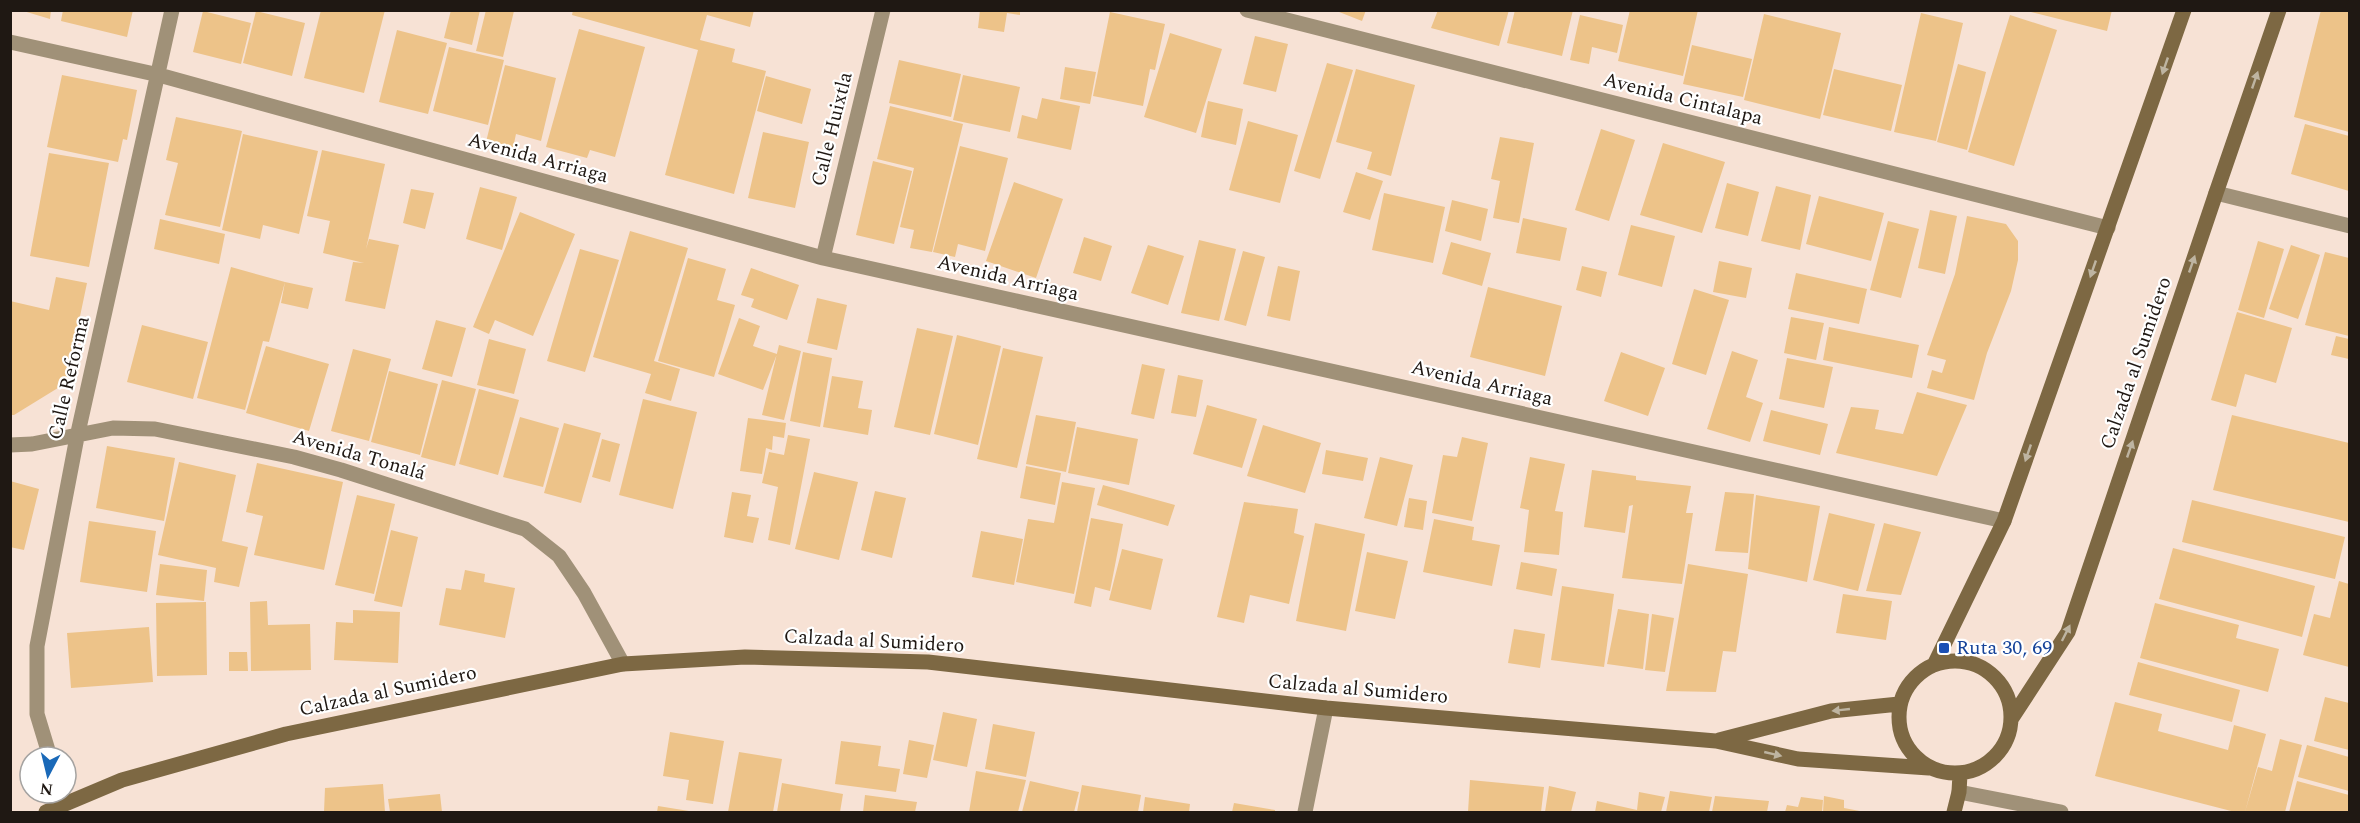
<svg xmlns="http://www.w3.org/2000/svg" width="2360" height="823" font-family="Spectral,serif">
  <rect width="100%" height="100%" fill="#f7e2d5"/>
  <path fill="#edc389" d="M20,10H51L50,19Z
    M63,10H133L127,37L61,21Z
    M321,10H385L364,93L304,78Z
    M451,10H480L472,45L444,38Z
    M486,10L514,11L503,57L476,51Z
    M573,10H754L750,27L707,15L700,40L735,49L732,62L766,71L734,194L665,175L698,50L572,15Z
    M980,10H1020V15L1007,13L1004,32L978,28Z
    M1334,10H1366L1362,21Z
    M1438,10H1509L1499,46L1431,28Z
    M1515,10H1573L1562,56L1507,43Z
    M1630,10H1698L1683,76L1618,61Z
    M2023,10H2112L2107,31Z
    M2321,10H2349V132L2294,117Z
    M203,11L251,23L241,64L193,52Z
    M256,11L305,23L292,76L243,63Z
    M1110,12L1165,24L1155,70L1150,69L1143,106L1093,96Z
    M1921,13L1963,23L1936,141L1894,132Z
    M1764,14L1841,33L1820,119L1744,100Z
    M1580,15L1623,25L1617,53L1592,47L1589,64L1570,60Z
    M2010,15L2057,30L2014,166L1968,152Z
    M579,29L645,47L615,157L590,150L587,158L546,147Z
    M397,30L447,43L428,114L379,102Z
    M1170,33L1222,49L1196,133L1144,117Z
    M1255,36L1288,44L1276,92L1243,84Z
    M1692,45L1752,59L1743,97L1683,84Z
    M449,47L504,60L488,125L433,111Z
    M899,60L961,74L951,117L889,103Z
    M1327,63L1353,70L1320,179L1294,171Z
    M1958,64L1986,72L1967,150L1937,142Z
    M505,65L556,78L541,141L516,134L513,148L486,142Z
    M1065,67L1096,72L1090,104L1060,99Z
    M1356,69L1415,85L1391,176L1367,169L1372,152L1336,142Z
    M1834,69L1902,85L1891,131L1823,115Z
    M62,75L137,90L127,140L123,139L118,162L47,147Z
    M963,75L1020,87L1010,132L953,120Z
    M766,76L811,89L802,124L757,111Z
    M1042,98L1080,106L1071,150L1017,138L1022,115L1037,119Z
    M1208,101L1243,109L1236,145L1201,137Z
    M890,106L963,124L932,252L910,248L914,230L900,227L914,168L877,159Z
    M176,117L242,131L220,227L165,215L178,163L166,160Z
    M1248,121L1298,135L1280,203L1229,190Z
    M2305,124L2349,136V191L2291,174Z
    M1601,129L1635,140L1609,221L1575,210Z
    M763,132L809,142L795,208L748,198Z
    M243,134L318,151L299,234L263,225L260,239L222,230Z
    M1500,137L1534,143L1519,223L1493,218L1500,181L1491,179Z
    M1663,143L1725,162L1702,233L1640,215Z
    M960,146L1008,158L985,251L958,244L955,257L933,252Z
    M322,150L385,164L366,249L369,239L399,245L385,309L345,301L353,262L364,263L323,253L330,221L307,216Z
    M49,153L109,163L89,267L30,256Z
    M873,161L912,171L894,244L856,235Z
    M1356,172L1383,181L1370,220L1343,212Z
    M1014,182L1063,199L1036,278L986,261Z
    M1727,183L1759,192L1748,236L1715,228Z
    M1776,186L1811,195L1800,250L1761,241Z
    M480,187L517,197L502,250L466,239Z
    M411,189L434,193L425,229L403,223Z
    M1384,193L1445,207L1433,263L1372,250Z
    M1819,196L1884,213L1871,261L1806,244Z
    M1452,200L1488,209L1481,241L1445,231Z
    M1930,210L1957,216L1945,274L1918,268Z
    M520,212L575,234L533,336L495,320L489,334L473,327Z
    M1967,216L2006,224L2018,241V260L2011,291L1987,353L1974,400L1927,388L1932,370L1942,373L1946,360L1927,355L1955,274Z
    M1523,218L1567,228L1560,261L1516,253Z
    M160,219L225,234L219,264L154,249Z
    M1888,221L1919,229L1901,298L1870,290Z
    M1631,225L1675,236L1662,287L1618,275Z
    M630,231L688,248L654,361L680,369L671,401L645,393L651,374L593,357Z
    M1084,237L1112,246L1101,281L1073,273Z
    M1199,240L1236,249L1219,321L1181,313Z
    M2258,241L2284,249L2264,318L2238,310Z
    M1451,242L1491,253L1482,286L1442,274Z
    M1148,245L1184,256L1168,305L1131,293Z
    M2291,245L2320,255L2298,319L2269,309Z
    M580,249L619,260L585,372L547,361Z
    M1243,251L1265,257L1246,326L1224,320Z
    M2325,252L2349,258V336L2305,325Z
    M688,258L726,269L717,300L735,305L714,377L658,361Z
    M1719,261L1752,268L1746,298L1713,292Z
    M1278,266L1300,271L1290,321L1267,316Z
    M1582,266L1607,272L1601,297L1576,290Z
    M231,267L285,282L269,342L263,341L245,410L197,398Z
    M751,268L799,285L787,320L751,307L754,299L741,295Z
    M1796,273L1867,289L1859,324L1788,309Z
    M56,277L87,283L66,383L14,415H10V301L49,310Z
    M285,282L313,288L308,309L281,303Z
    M1488,287L1562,306L1545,376L1470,357Z
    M1694,289L1729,300L1706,375L1672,364Z
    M817,298L847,305L837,350L807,343Z
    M2237,312L2292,328L2276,383L2245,374L2236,407L2211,400Z
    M1791,317L1824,323L1816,360L1784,353Z
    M739,318L760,326L753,346L777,354L763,390L718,374Z
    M436,320L466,328L452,377L422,369Z
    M142,325L208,342L193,399L127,382Z
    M1829,327L1919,345L1912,378L1823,360Z
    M917,328L953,336L930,435L894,427Z
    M957,335L1001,346L978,445L934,434Z
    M2336,336L2349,339V359L2331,355Z
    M489,339L526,349L514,394L477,385Z
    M779,345L801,351L784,420L762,415Z
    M266,346L329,364L309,431L246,413Z
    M1003,348L1043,357L1017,468L977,459Z
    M353,349L391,359L369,441L331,431Z
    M1732,351L1758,360L1746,397L1763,403L1750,442L1707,429Z
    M803,352L832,358L820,427L790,421Z
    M1621,352L1665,368L1648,416L1604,401Z
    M1787,358L1833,367L1824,408L1779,399Z
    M1142,364L1165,369L1154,419L1131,414Z
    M389,371L438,384L420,455L371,442Z
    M1178,375L1203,380L1196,417L1171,413Z
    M832,376L863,381L858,408L872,410L868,435L823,427Z
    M442,380L476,389L455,466L421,457Z
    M479,389L519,400L498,475L459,464Z
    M1917,392L1967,405L1937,476L1836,453L1851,407L1879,410L1875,429L1903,434Z
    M643,399L697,412L673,509L619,495Z
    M1207,405L1257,419L1242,468L1193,454Z
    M1771,410L1828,424L1820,455L1763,441Z
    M1036,415L1076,422L1066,472L1026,464Z
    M2232,415L2349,443V522L2213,490Z
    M520,417L559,428L543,487L503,477Z
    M748,418L786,423L784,438L773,436L772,450L766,448L762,474L740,471Z
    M564,423L601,433L581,503L544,493Z
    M1263,425L1321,443L1305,493L1247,476Z
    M1077,427L1138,439L1129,485L1068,473Z
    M788,435L810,439L790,545L768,540L778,487L762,483L769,452L784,455Z
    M1462,437L1488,443L1472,521L1432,513L1443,455L1457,457Z
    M602,439L620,444L610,482L592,477Z
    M107,446L175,458L164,521L96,508Z
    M1326,450L1368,458L1363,481L1322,474Z
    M1380,457L1413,465L1397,526L1364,518Z
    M1530,457L1565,464L1555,511L1563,512L1559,555L1524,552L1529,510L1520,508Z
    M179,462L236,475L222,541L248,547L239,587L214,582L216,568L158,555Z
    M257,463L343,482L324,570L254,555L263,516L246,512Z
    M1026,466L1061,473L1055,505L1020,498Z
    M1592,470L1636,476V480L1691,486L1686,513H1693L1682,584L1622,578L1633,505L1629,506L1625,533L1584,527Z
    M814,472L858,482L839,560L795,549Z
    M10,481L39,489L24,550L10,547Z
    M1062,482L1095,488L1074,594L1016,582L1028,519L1054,523Z
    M1103,485L1175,505L1168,526L1097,505Z
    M875,491L906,498L892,558L861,550Z
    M732,492L751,495L747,516L759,518L753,543L724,537Z
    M1725,492L1754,494L1748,553L1715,551Z
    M357,495L395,504L374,594L335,585Z
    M1756,495L1820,506L1807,582L1748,569Z
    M1409,498L1427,501L1423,530L1404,527Z
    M2192,500L2345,537L2335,579L2182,542Z
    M1244,502L1298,509L1294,533L1304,536L1289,604L1250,595L1244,623L1217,617Z
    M1829,513L1875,524L1858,591L1813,580Z
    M1091,518L1123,524L1110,591L1095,587L1091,607L1074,603Z
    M1434,519L1474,527L1472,540L1500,545L1492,586L1423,572Z
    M89,521L156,531L147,592L80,582Z
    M1315,523L1365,534L1346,631L1296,621Z
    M1884,523L1921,532L1901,595L1866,591Z
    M391,530L418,537L402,607L374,601Z
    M981,531L1023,539L1014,585L972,577Z
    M2173,548L2315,586L2302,637L2159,599Z
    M1122,549L1163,559L1151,610L1109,600Z
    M1367,552L1408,561L1395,619L1355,611Z
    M1521,562L1557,569L1552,596L1516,589Z
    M160,564L207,570L204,601L156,595Z
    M1688,564L1748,574L1736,652L1723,651L1716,692L1666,691Z
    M465,570L485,574L484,582L515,588L505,638L439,625L446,588L461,590Z
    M2339,581L2349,584V667L2303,655L2314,614L2330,618Z
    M1562,586L1614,594L1604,667L1551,660Z
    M1843,594L1892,601L1886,640L1836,633Z
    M267,601L268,625L310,624L311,670L251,671L250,602Z
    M206,602L207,675L157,676L156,603Z
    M2155,603L2239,625L2236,638L2279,649L2268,692L2140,658Z
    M1618,609L1649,614L1643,669L1607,664Z
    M353,610L400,612L398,663L334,660L336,622L353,623Z
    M1652,614L1674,618L1665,672L1645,670Z
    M149,627L153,682L71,688L67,633Z
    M1514,629L1545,634L1540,668L1508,663Z
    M229,652H247L248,671H229Z
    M2138,662L2240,690L2232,722L2129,695Z
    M2325,697L2349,703V750L2314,741Z
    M2115,702L2162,714L2158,731L2228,750L2234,725L2266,734L2245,812H2235L2095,776Z
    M943,712L977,719L967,767L933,760Z
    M993,724L1035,732L1026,777L985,769Z
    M670,732L724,741L713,804L686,800L689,780L663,776Z
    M2280,739L2302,745L2285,812H2245L2258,767L2272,771Z
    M909,740L934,745L927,778L903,774Z
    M841,741L881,746L878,766L900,769L896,792L835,784Z
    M2307,745L2349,757V791L2298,777Z
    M739,752L782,759L773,812H728Z
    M976,771L1026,780L1018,812H969Z
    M1470,780L1544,787L1541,812H1468Z
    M1030,781L1079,792L1074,812H1022Z
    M2297,781L2349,795V812H2289Z
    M782,783L843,794L840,812H777Z
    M383,784L385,812H324L325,788Z
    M1082,785L1141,795L1138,812H1077Z
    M1549,786L1576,792L1571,812H1545Z
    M1670,791L1712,797L1709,812H1666Z
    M1639,792L1665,797L1661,812H1595L1597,801L1637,810Z
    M440,794L442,812H390L388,799Z
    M865,795L917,802L915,812H863Z
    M1715,796L1769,801L1767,812H1712Z
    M1824,796L1844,800V808L1865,812H1823Z
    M1145,797L1190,804L1189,812H1143Z
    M1801,797L1823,800L1822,812H1785L1787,805L1798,807Z
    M1234,803L1275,810V812H1232Z
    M658,806L689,811V812H657Z"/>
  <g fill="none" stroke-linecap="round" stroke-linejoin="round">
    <path stroke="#a09178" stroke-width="15" d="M1247,10L2108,228
      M10,42L159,75L823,258L2004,521
      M2216,193L2350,226
      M823,258L883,10
      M10,445L32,444L113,428L155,429L294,457L341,470L525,529L559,556L584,593L623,664
      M50,757L37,714V646L77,437L172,10
      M1959,792L2061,812
      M1305,812L1326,708"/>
    <path stroke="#7d6843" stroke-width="15" d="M1899 717a56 56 0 1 1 112 0a56 56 0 1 1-112 0Z
      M1934,665L2004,521L2184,10
      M2012,718L2068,632L2216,193L2279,10
      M1719,740L1831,711L1899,704
      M46,812L122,780L286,734L623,664L745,657L928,662L1326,708L1716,741L1798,759L1929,768
      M1954,812L1959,792L1960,774"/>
  </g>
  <defs><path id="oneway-solid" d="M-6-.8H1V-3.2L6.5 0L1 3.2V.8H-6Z" transform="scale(1.5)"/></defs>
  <g fill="#beb4a1">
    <use href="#oneway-solid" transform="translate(2165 66) rotate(109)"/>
    <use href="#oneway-solid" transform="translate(2255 80) rotate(-71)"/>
    <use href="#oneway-solid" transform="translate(2192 264) rotate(-71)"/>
    <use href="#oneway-solid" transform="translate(2093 269) rotate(109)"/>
    <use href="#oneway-solid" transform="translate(2130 449) rotate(-71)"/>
    <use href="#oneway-solid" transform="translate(2028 453) rotate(109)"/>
    <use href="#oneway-solid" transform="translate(2066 633) rotate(-63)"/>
    <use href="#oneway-solid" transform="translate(1841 710) rotate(174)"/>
    <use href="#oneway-solid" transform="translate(1773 754) rotate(13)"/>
  </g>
  <rect fill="#1a4fb4" stroke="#fff" stroke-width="2" x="1938" y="642" width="12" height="12" rx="3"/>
  <g text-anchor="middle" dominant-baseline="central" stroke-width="4.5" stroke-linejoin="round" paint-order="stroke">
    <g font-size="20" fill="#1f1813" stroke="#fff">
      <text transform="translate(1683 99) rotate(14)">Avenida Cintalapa</text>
      <text transform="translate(832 129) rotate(-76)">Calle Huixtla</text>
      <text transform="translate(538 158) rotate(15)">Avenida Arriaga</text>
      <text transform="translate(1008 278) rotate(13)">Avenida Arriaga</text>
      <text transform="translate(2136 363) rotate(-71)">Calzada al Sumidero</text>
      <text transform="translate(69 378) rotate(-77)">Calle Reforma</text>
      <text transform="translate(1482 383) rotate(13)">Avenida Arriaga</text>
      <text transform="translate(359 455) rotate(16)">Avenida Tonalá</text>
      <text transform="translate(874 641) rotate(3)">Calzada al Sumidero</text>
      <text transform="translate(1358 689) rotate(5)">Calzada al Sumidero</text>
      <text transform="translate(388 691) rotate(-12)">Calzada al Sumidero</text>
    </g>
    <g font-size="20" fill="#164399" stroke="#fff" text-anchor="start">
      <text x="1956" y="648">Ruta 30, 69</text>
    </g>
  </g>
  <rect width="2360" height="823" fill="none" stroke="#1f1813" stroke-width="24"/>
  <g transform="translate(48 775) rotate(187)"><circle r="28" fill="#ffffff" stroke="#a5a3a1" stroke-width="1.5"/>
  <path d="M0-4.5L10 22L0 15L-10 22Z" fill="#1a69b8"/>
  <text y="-9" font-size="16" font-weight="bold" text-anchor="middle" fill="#1f1813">N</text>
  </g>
</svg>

::::::::::

• TRY IT:
The lines above from the one with "M1663,143L1725,162L1702,233L1640,215Z" through the one with "M957,335L1001,346L978,445L934,434Z" are to be duplicated exactly, ends included, with nothing added.

• SOLUTION:
    M1663,143L1725,162L1702,233L1640,215Z
    M960,146L1008,158L985,251L958,244L955,257L933,252Z
    M322,150L385,164L366,249L369,239L399,245L385,309L345,301L353,262L364,263L323,253L330,221L307,216Z
    M49,153L109,163L89,267L30,256Z
    M873,161L912,171L894,244L856,235Z
    M1356,172L1383,181L1370,220L1343,212Z
    M1014,182L1063,199L1036,278L986,261Z
    M1727,183L1759,192L1748,236L1715,228Z
    M1776,186L1811,195L1800,250L1761,241Z
    M480,187L517,197L502,250L466,239Z
    M411,189L434,193L425,229L403,223Z
    M1384,193L1445,207L1433,263L1372,250Z
    M1819,196L1884,213L1871,261L1806,244Z
    M1452,200L1488,209L1481,241L1445,231Z
    M1930,210L1957,216L1945,274L1918,268Z
    M520,212L575,234L533,336L495,320L489,334L473,327Z
    M1967,216L2006,224L2018,241V260L2011,291L1987,353L1974,400L1927,388L1932,370L1942,373L1946,360L1927,355L1955,274Z
    M1523,218L1567,228L1560,261L1516,253Z
    M160,219L225,234L219,264L154,249Z
    M1888,221L1919,229L1901,298L1870,290Z
    M1631,225L1675,236L1662,287L1618,275Z
    M630,231L688,248L654,361L680,369L671,401L645,393L651,374L593,357Z
    M1084,237L1112,246L1101,281L1073,273Z
    M1199,240L1236,249L1219,321L1181,313Z
    M2258,241L2284,249L2264,318L2238,310Z
    M1451,242L1491,253L1482,286L1442,274Z
    M1148,245L1184,256L1168,305L1131,293Z
    M2291,245L2320,255L2298,319L2269,309Z
    M580,249L619,260L585,372L547,361Z
    M1243,251L1265,257L1246,326L1224,320Z
    M2325,252L2349,258V336L2305,325Z
    M688,258L726,269L717,300L735,305L714,377L658,361Z
    M1719,261L1752,268L1746,298L1713,292Z
    M1278,266L1300,271L1290,321L1267,316Z
    M1582,266L1607,272L1601,297L1576,290Z
    M231,267L285,282L269,342L263,341L245,410L197,398Z
    M751,268L799,285L787,320L751,307L754,299L741,295Z
    M1796,273L1867,289L1859,324L1788,309Z
    M56,277L87,283L66,383L14,415H10V301L49,310Z
    M285,282L313,288L308,309L281,303Z
    M1488,287L1562,306L1545,376L1470,357Z
    M1694,289L1729,300L1706,375L1672,364Z
    M817,298L847,305L837,350L807,343Z
    M2237,312L2292,328L2276,383L2245,374L2236,407L2211,400Z
    M1791,317L1824,323L1816,360L1784,353Z
    M739,318L760,326L753,346L777,354L763,390L718,374Z
    M436,320L466,328L452,377L422,369Z
    M142,325L208,342L193,399L127,382Z
    M1829,327L1919,345L1912,378L1823,360Z
    M917,328L953,336L930,435L894,427Z
    M957,335L1001,346L978,445L934,434Z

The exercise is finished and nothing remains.